Would you retype all of these records exactly?

*-*-*

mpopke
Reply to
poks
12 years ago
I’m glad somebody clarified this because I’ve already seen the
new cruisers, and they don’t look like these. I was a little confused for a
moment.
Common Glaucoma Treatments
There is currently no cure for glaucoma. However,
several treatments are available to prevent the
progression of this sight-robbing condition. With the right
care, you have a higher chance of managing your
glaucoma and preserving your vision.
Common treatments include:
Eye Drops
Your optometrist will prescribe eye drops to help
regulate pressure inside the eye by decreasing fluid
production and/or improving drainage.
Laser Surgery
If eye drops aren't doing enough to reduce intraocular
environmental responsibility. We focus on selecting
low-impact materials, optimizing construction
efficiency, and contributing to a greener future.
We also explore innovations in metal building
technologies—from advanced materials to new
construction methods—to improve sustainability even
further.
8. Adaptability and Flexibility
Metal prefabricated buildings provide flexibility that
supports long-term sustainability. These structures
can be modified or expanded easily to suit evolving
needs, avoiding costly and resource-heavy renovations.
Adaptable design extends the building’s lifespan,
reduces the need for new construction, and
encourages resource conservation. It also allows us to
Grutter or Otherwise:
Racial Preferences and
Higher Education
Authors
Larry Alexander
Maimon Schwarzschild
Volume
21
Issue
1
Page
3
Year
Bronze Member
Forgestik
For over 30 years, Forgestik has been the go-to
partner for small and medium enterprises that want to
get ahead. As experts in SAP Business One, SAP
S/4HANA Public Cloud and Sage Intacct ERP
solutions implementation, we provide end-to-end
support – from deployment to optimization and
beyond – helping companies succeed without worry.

*-*-*

§ Solution to this exercise
mpopke
Reply to
poks
12 years ago
I’m glad somebody clarified this because I’ve already seen the
new cruisers, and they don’t look like these. I was a little confused for a
moment.
Common Glaucoma Treatments
There is currently no cure for glaucoma. However,
several treatments are available to prevent the
progression of this sight-robbing condition. With the right
care, you have a higher chance of managing your
glaucoma and preserving your vision.
Common treatments include:
Eye Drops
Your optometrist will prescribe eye drops to help
regulate pressure inside the eye by decreasing fluid
production and/or improving drainage.
Laser Surgery
If eye drops aren't doing enough to reduce intraocular
environmental responsibility. We focus on selecting
low-impact materials, optimizing construction
efficiency, and contributing to a greener future.
We also explore innovations in metal building
technologies—from advanced materials to new
construction methods—to improve sustainability even
further.
8. Adaptability and Flexibility
Metal prefabricated buildings provide flexibility that
supports long-term sustainability. These structures
can be modified or expanded easily to suit evolving
needs, avoiding costly and resource-heavy renovations.
Adaptable design extends the building’s lifespan,
reduces the need for new construction, and
encourages resource conservation. It also allows us to
Grutter or Otherwise:
Racial Preferences and
Higher Education
Authors
Larry Alexander
Maimon Schwarzschild
Volume
21
Issue
1
Page
3
Year
Bronze Member
Forgestik
For over 30 years, Forgestik has been the go-to
partner for small and medium enterprises that want to
get ahead. As experts in SAP Business One, SAP
S/4HANA Public Cloud and Sage Intacct ERP
solutions implementation, we provide end-to-end
support – from deployment to optimization and
beyond – helping companies succeed without worry.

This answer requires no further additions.